Product: K2 Maysis Boots (11.5 Black)
Setup: 158w Ride Antic + 2012 Nitro Raiden Blackhawks
Mountain: Brighton
Terrain: Groomers, Packed Pow, Windblown Pow, Trees, Some Moguled Steeps this past weekend (~10" from the most recent storm, but only 3" overnight between Saturday/Sunday. The locals acted like it dumped 3' and showed up in force)
Rider Skill: I am somewhere in the spectrum of Intermediate Freeriding (Blacks are no big deal, I enjoy hitting smaller natural booters, and will do smaller cliff drops if the conditions are good. I have 0 freestyle game.)

The Maysis is a light, heat moldable, dual boa boot with a stiffer flex 8/10 on K2's scale.

I don't ride park and migrated from skiing so I tend to like stiffer boots.
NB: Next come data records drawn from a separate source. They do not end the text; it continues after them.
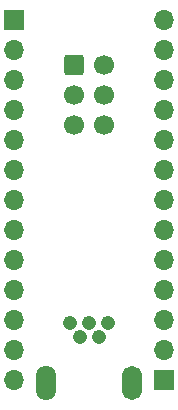
<source format=gbs>
%TF.GenerationSoftware,KiCad,Pcbnew,6.0.2+dfsg-1*%
%TF.CreationDate,2022-08-12T08:44:16-04:00*%
%TF.ProjectId,attiny_devboard,61747469-6e79-45f6-9465-76626f617264,rev?*%
%TF.SameCoordinates,Original*%
%TF.FileFunction,Soldermask,Bot*%
%TF.FilePolarity,Negative*%
%FSLAX46Y46*%
G04 Gerber Fmt 4.6, Leading zero omitted, Abs format (unit mm)*
G04 Created by KiCad (PCBNEW 6.0.2+dfsg-1) date 2022-08-12 08:44:16*
%MOMM*%
%LPD*%
G01*
G04 APERTURE LIST*
G04 Aperture macros list*
%AMRoundRect*
0 Rectangle with rounded corners*
0 $1 Rounding radius*
0 $2 $3 $4 $5 $6 $7 $8 $9 X,Y pos of 4 corners*
0 Add a 4 corners polygon primitive as box body*
4,1,4,$2,$3,$4,$5,$6,$7,$8,$9,$2,$3,0*
0 Add four circle primitives for the rounded corners*
1,1,$1+$1,$2,$3*
1,1,$1+$1,$4,$5*
1,1,$1+$1,$6,$7*
1,1,$1+$1,$8,$9*
0 Add four rect primitives between the rounded corners*
20,1,$1+$1,$2,$3,$4,$5,0*
20,1,$1+$1,$4,$5,$6,$7,0*
20,1,$1+$1,$6,$7,$8,$9,0*
20,1,$1+$1,$8,$9,$2,$3,0*%
G04 Aperture macros list end*
%ADD10RoundRect,0.250000X-0.600000X-0.600000X0.600000X-0.600000X0.600000X0.600000X-0.600000X0.600000X0*%
%ADD11C,1.700000*%
%ADD12O,1.700000X2.900000*%
%ADD13O,1.700000X2.980000*%
%ADD14C,1.208000*%
%ADD15R,1.700000X1.700000*%
%ADD16O,1.700000X1.700000*%
G04 APERTURE END LIST*
D10*
%TO.C,J1*%
X137160000Y-80010000D03*
D11*
X139700000Y-80010000D03*
X137160000Y-82550000D03*
X139700000Y-82550000D03*
X137160000Y-85090000D03*
X139700000Y-85090000D03*
%TD*%
D12*
%TO.C,J2*%
X142080000Y-106904000D03*
D13*
X134780000Y-106904000D03*
D14*
X140030000Y-101854000D03*
X139230000Y-103054000D03*
X138430000Y-101854000D03*
X137630000Y-103054000D03*
X136830000Y-101854000D03*
%TD*%
D15*
%TO.C,J4*%
X144780000Y-106680000D03*
D16*
X144780000Y-104140000D03*
X144780000Y-101600000D03*
X144780000Y-99060000D03*
X144780000Y-96520000D03*
X144780000Y-93980000D03*
X144780000Y-91440000D03*
X144780000Y-88900000D03*
X144780000Y-86360000D03*
X144780000Y-83820000D03*
X144780000Y-81280000D03*
X144780000Y-78740000D03*
X144780000Y-76200000D03*
%TD*%
D15*
%TO.C,J3*%
X132080000Y-76200000D03*
D16*
X132080000Y-78740000D03*
X132080000Y-81280000D03*
X132080000Y-83820000D03*
X132080000Y-86360000D03*
X132080000Y-88900000D03*
X132080000Y-91440000D03*
X132080000Y-93980000D03*
X132080000Y-96520000D03*
X132080000Y-99060000D03*
X132080000Y-101600000D03*
X132080000Y-104140000D03*
X132080000Y-106680000D03*
%TD*%
M02*

</source>
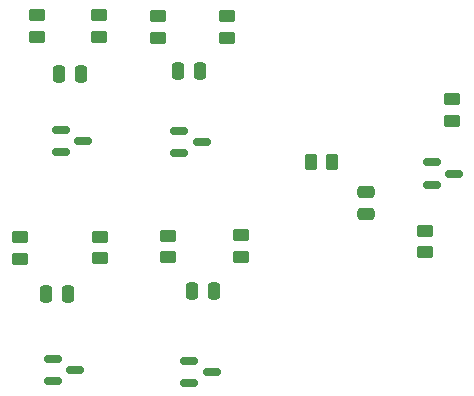
<source format=gbr>
%TF.GenerationSoftware,KiCad,Pcbnew,8.0.1*%
%TF.CreationDate,2024-04-22T22:36:18-04:00*%
%TF.ProjectId,analogBirdSAO,616e616c-6f67-4426-9972-6453414f2e6b,rev?*%
%TF.SameCoordinates,Original*%
%TF.FileFunction,Paste,Top*%
%TF.FilePolarity,Positive*%
%FSLAX46Y46*%
G04 Gerber Fmt 4.6, Leading zero omitted, Abs format (unit mm)*
G04 Created by KiCad (PCBNEW 8.0.1) date 2024-04-22 22:36:18*
%MOMM*%
%LPD*%
G01*
G04 APERTURE LIST*
G04 Aperture macros list*
%AMRoundRect*
0 Rectangle with rounded corners*
0 $1 Rounding radius*
0 $2 $3 $4 $5 $6 $7 $8 $9 X,Y pos of 4 corners*
0 Add a 4 corners polygon primitive as box body*
4,1,4,$2,$3,$4,$5,$6,$7,$8,$9,$2,$3,0*
0 Add four circle primitives for the rounded corners*
1,1,$1+$1,$2,$3*
1,1,$1+$1,$4,$5*
1,1,$1+$1,$6,$7*
1,1,$1+$1,$8,$9*
0 Add four rect primitives between the rounded corners*
20,1,$1+$1,$2,$3,$4,$5,0*
20,1,$1+$1,$4,$5,$6,$7,0*
20,1,$1+$1,$6,$7,$8,$9,0*
20,1,$1+$1,$8,$9,$2,$3,0*%
G04 Aperture macros list end*
%ADD10RoundRect,0.250000X-0.250000X-0.475000X0.250000X-0.475000X0.250000X0.475000X-0.250000X0.475000X0*%
%ADD11RoundRect,0.250000X0.262500X0.450000X-0.262500X0.450000X-0.262500X-0.450000X0.262500X-0.450000X0*%
%ADD12RoundRect,0.250000X-0.450000X0.262500X-0.450000X-0.262500X0.450000X-0.262500X0.450000X0.262500X0*%
%ADD13RoundRect,0.150000X-0.587500X-0.150000X0.587500X-0.150000X0.587500X0.150000X-0.587500X0.150000X0*%
%ADD14RoundRect,0.250000X0.450000X-0.262500X0.450000X0.262500X-0.450000X0.262500X-0.450000X-0.262500X0*%
%ADD15RoundRect,0.250000X0.475000X-0.250000X0.475000X0.250000X-0.475000X0.250000X-0.475000X-0.250000X0*%
G04 APERTURE END LIST*
D10*
%TO.C,C1*%
X74181250Y-82800000D03*
X76081250Y-82800000D03*
%TD*%
D11*
%TO.C,R11*%
X97362500Y-90250000D03*
X95537500Y-90250000D03*
%TD*%
D12*
%TO.C,R8*%
X77581250Y-77787500D03*
X77581250Y-79612500D03*
%TD*%
%TO.C,R1*%
X72381250Y-77787500D03*
X72381250Y-79612500D03*
%TD*%
D13*
%TO.C,Q2*%
X73700000Y-106900000D03*
X73700000Y-108800000D03*
X75575000Y-107850000D03*
%TD*%
%TO.C,Q3*%
X84406250Y-87612500D03*
X84406250Y-89512500D03*
X86281250Y-88562500D03*
%TD*%
D10*
%TO.C,C2*%
X84281250Y-82562500D03*
X86181250Y-82562500D03*
%TD*%
D13*
%TO.C,Q1*%
X74393750Y-87512500D03*
X74393750Y-89412500D03*
X76268750Y-88462500D03*
%TD*%
D10*
%TO.C,C3*%
X73100000Y-101450000D03*
X75000000Y-101450000D03*
%TD*%
D12*
%TO.C,R7*%
X82631250Y-77887500D03*
X82631250Y-79712500D03*
%TD*%
D10*
%TO.C,C4*%
X85450000Y-101150000D03*
X87350000Y-101150000D03*
%TD*%
D14*
%TO.C,R9*%
X107512500Y-86725000D03*
X107512500Y-84900000D03*
%TD*%
D12*
%TO.C,R5*%
X83450000Y-96487500D03*
X83450000Y-98312500D03*
%TD*%
D14*
%TO.C,R10*%
X105237500Y-97900000D03*
X105237500Y-96075000D03*
%TD*%
D13*
%TO.C,Q4*%
X85262500Y-107050000D03*
X85262500Y-108950000D03*
X87137500Y-108000000D03*
%TD*%
D15*
%TO.C,C5*%
X100237500Y-94650000D03*
X100237500Y-92750000D03*
%TD*%
D12*
%TO.C,R3*%
X70875000Y-96625000D03*
X70875000Y-98450000D03*
%TD*%
%TO.C,R6*%
X77650000Y-96575000D03*
X77650000Y-98400000D03*
%TD*%
%TO.C,R2*%
X88431250Y-77887500D03*
X88431250Y-79712500D03*
%TD*%
D13*
%TO.C,Q5*%
X105787500Y-90275000D03*
X105787500Y-92175000D03*
X107662500Y-91225000D03*
%TD*%
D12*
%TO.C,R4*%
X89650000Y-96425000D03*
X89650000Y-98250000D03*
%TD*%
M02*

</source>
My experience in finding a pair of new comfortable boots has been a struggle, to say the least. I have a high arch/instep and a narrow foot. As a result, I inevitably size down into an 11.5 in most boots to help with heel lock and pack-out. This time I wanted to see what I could come up with while not breaking the bank so I kept my budget to about $230.
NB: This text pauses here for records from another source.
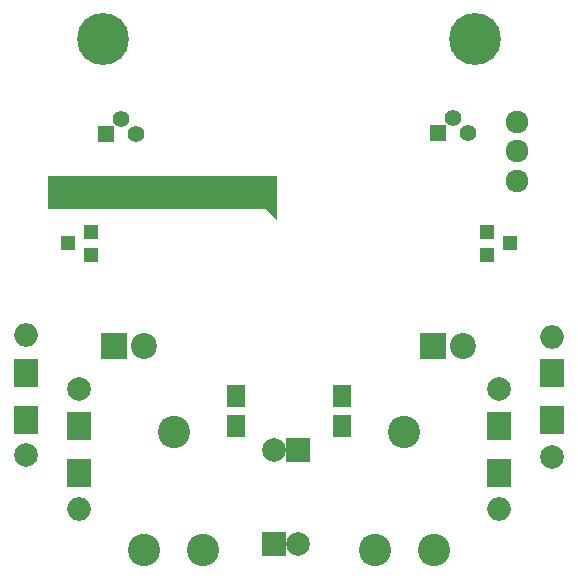
<source format=gbr>
G04 #@! TF.GenerationSoftware,KiCad,Pcbnew,5.0.0*
G04 #@! TF.CreationDate,2018-08-21T17:50:13+02:00*
G04 #@! TF.ProjectId,blink_badge,626C696E6B5F62616467652E6B696361,rev?*
G04 #@! TF.SameCoordinates,Original*
G04 #@! TF.FileFunction,Soldermask,Bot*
G04 #@! TF.FilePolarity,Negative*
%FSLAX46Y46*%
G04 Gerber Fmt 4.6, Leading zero omitted, Abs format (unit mm)*
G04 Created by KiCad (PCBNEW 5.0.0) date Tue Aug 21 17:50:13 2018*
%MOMM*%
%LPD*%
G01*
G04 APERTURE LIST*
%ADD10C,0.010000*%
%ADD11C,4.400000*%
%ADD12C,2.740000*%
%ADD13R,2.000000X2.000000*%
%ADD14C,2.000000*%
%ADD15R,1.650000X1.900000*%
%ADD16O,2.000000X2.000000*%
%ADD17R,2.100000X2.400000*%
%ADD18C,1.924000*%
%ADD19R,2.200000X2.200000*%
%ADD20C,2.200000*%
%ADD21C,1.400000*%
%ADD22R,1.400000X1.400000*%
%ADD23R,1.300000X1.200000*%
G04 APERTURE END LIST*
D10*
G04 #@! TO.C,G\002A\002A\002A*
G36*
X31848000Y-84512000D02*
X50211572Y-84512000D01*
X50681285Y-84985807D01*
X51150999Y-85459615D01*
X51151500Y-83666961D01*
X51152000Y-81874307D01*
X31848000Y-81874307D01*
X31848000Y-84512000D01*
X31848000Y-84512000D01*
G37*
X31848000Y-84512000D02*
X50211572Y-84512000D01*
X50681285Y-84985807D01*
X51150999Y-85459615D01*
X51151500Y-83666961D01*
X51152000Y-81874307D01*
X31848000Y-81874307D01*
X31848000Y-84512000D01*
G04 #@! TD*
D11*
G04 #@! TO.C,*
X36500000Y-70250000D03*
G04 #@! TD*
G04 #@! TO.C,*
X68000000Y-70250000D03*
G04 #@! TD*
D12*
G04 #@! TO.C,RV2*
X59500000Y-113500000D03*
X62000000Y-103500000D03*
X64500000Y-113500000D03*
G04 #@! TD*
D13*
G04 #@! TO.C,C1*
X51000000Y-113000000D03*
D14*
X53000000Y-113000000D03*
G04 #@! TD*
D15*
G04 #@! TO.C,C2*
X47750000Y-100500000D03*
X47750000Y-103000000D03*
G04 #@! TD*
D13*
G04 #@! TO.C,C3*
X53000000Y-105000000D03*
D14*
X51000000Y-105000000D03*
G04 #@! TD*
D15*
G04 #@! TO.C,C4*
X56750000Y-103000000D03*
X56750000Y-100500000D03*
G04 #@! TD*
D14*
G04 #@! TO.C,R1*
X30000000Y-105500000D03*
D16*
X30000000Y-95340000D03*
G04 #@! TD*
D17*
G04 #@! TO.C,R2*
X30000000Y-102500000D03*
X30000000Y-98500000D03*
G04 #@! TD*
D14*
G04 #@! TO.C,R3*
X34500000Y-99840000D03*
D16*
X34500000Y-110000000D03*
G04 #@! TD*
D17*
G04 #@! TO.C,R4*
X34500000Y-103000000D03*
X34500000Y-107000000D03*
G04 #@! TD*
D14*
G04 #@! TO.C,R5*
X70000000Y-99840000D03*
D16*
X70000000Y-110000000D03*
G04 #@! TD*
D17*
G04 #@! TO.C,R6*
X70000000Y-103000000D03*
X70000000Y-107000000D03*
G04 #@! TD*
D14*
G04 #@! TO.C,R7*
X74500000Y-105660000D03*
D16*
X74500000Y-95500000D03*
G04 #@! TD*
D17*
G04 #@! TO.C,R8*
X74500000Y-102500000D03*
X74500000Y-98500000D03*
G04 #@! TD*
D12*
G04 #@! TO.C,RV1*
X40000000Y-113500000D03*
X42500000Y-103500000D03*
X45000000Y-113500000D03*
G04 #@! TD*
D18*
G04 #@! TO.C,SW1*
X71550000Y-82250000D03*
X71550000Y-79750000D03*
X71550000Y-77250000D03*
G04 #@! TD*
D19*
G04 #@! TO.C,D1*
X37460000Y-96250000D03*
D20*
X40000000Y-96250000D03*
G04 #@! TD*
D21*
G04 #@! TO.C,Q1*
X38000000Y-77000000D03*
X39270000Y-78270000D03*
D22*
X36730000Y-78270000D03*
G04 #@! TD*
D21*
G04 #@! TO.C,Q3*
X66130000Y-76930000D03*
X67400000Y-78200000D03*
D22*
X64860000Y-78200000D03*
G04 #@! TD*
D19*
G04 #@! TO.C,D2*
X64460000Y-96250000D03*
D20*
X67000000Y-96250000D03*
G04 #@! TD*
D23*
G04 #@! TO.C,Q2*
X35500000Y-86600000D03*
X35500000Y-88500000D03*
X33500000Y-87550000D03*
G04 #@! TD*
G04 #@! TO.C,Q4*
X69000000Y-88500000D03*
X69000000Y-86600000D03*
X71000000Y-87550000D03*
G04 #@! TD*
M02*

</source>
I tried on Burton Rulers (too small/instep), 32 lashed (too soft for my tastes), Ride Jackson Boa (comfortable), Van Cirro (comfortable but the power strap was odd), Ride FUL (too small/instep), and Maysis (my current boot of choice).

So, heel lift is always a major concern for me since I have such a narrow foot. One of the things that intrigued me about the Maysis was that the side boa adjusting the liner instead of the lower/upper system of most boa boots. That means the front boa works more like single boa boots (ala the Jackson). I have easily been able to lock my foot in, and since I sized down I'm not as concerned about pack-out as I would be in a size 12.

These are a fairly light boot. Certainly not noticeably heavier than the Ride FUL where they claim it's ultra-light. They seem to have decent traction walking around a mixture of water/ice/snow in the Brighton parking lot. Appear well-made, but I would need to update after a full season since this is just an initial impression thing. They are noticeably stiff when walking around. Great for boot packing through deep snow, not so awesome when tooling around the parking lot (but not in a "holy crap this is so uncomfortable" kind of way). 

I rather like the boa system. Sure, it's nice to have an upper/lower system, but I really think locking in the liner and my heel is worth the trade. The stiffness of the boot also makes them pretty responsive. The Antic is already a damp board but the boots were great in absorbing bumps and chunks. They handled really well cutting through chopped pow this weekend, and when hauling it down the groomers earlier in the week. In the steep moguls these boots made a world of difference in making quick turns, but to be fair my older pair were pretty done. In the trees they transferred power from edge to edge really well, were responsive, and accomplished the goal of me not ending up as tree fodder when having to make quick turns. 

I can't speak for park riding, but I would assume these are terrible park boots for anything other than kickers.

Conclusion: These are a really comfortable boot, and for my foot they are fantastic. If you like bombing it, hitting steeps, riding trees, or just prefer a nice stiff boot I think these are great choice. If you like a standard single Boa, but maybe want some extra heel lock these are the boots for you.


----------